__Work instruction__: Between the line containing "gyroscope signal in the Z direction" and the line containing "gyroscope Jerk signal in the X direction" lies a run of lines; give that run again exactly, with both of those lines, and nothing else from the entries below.

__Materials provided__:
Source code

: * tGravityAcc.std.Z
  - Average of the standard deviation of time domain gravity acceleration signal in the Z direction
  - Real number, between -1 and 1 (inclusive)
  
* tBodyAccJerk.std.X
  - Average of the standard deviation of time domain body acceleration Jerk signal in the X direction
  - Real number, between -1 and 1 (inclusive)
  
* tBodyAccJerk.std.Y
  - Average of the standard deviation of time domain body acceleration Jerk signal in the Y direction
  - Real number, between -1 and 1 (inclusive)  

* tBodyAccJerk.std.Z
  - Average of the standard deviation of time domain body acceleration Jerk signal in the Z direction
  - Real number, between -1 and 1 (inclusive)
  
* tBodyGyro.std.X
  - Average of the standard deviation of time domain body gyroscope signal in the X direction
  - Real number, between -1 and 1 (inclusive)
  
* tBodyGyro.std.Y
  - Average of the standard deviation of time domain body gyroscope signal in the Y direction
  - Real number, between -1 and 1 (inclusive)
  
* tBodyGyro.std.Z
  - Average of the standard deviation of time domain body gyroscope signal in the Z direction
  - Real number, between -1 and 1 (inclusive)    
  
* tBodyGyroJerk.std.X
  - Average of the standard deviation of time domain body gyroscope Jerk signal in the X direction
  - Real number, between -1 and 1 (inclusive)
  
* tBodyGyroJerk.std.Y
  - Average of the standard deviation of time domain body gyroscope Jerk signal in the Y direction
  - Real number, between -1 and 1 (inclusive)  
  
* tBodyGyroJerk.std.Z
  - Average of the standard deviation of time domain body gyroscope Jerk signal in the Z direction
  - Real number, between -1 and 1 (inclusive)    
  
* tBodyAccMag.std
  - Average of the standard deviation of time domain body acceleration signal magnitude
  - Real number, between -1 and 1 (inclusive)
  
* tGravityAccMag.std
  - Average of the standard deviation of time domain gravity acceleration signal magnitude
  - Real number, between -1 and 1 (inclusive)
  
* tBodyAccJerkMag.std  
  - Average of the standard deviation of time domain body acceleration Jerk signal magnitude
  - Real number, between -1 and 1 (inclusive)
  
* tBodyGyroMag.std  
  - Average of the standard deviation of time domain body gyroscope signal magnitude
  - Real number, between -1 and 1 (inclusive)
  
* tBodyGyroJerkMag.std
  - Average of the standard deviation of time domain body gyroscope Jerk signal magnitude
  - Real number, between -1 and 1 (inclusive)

__Solution for this task__:
  - Average of the standard deviation of time domain body gyroscope signal in the Z direction
  - Real number, between -1 and 1 (inclusive)    
  
* tBodyGyroJerk.std.X
  - Average of the standard deviation of time domain body gyroscope Jerk signal in the X direction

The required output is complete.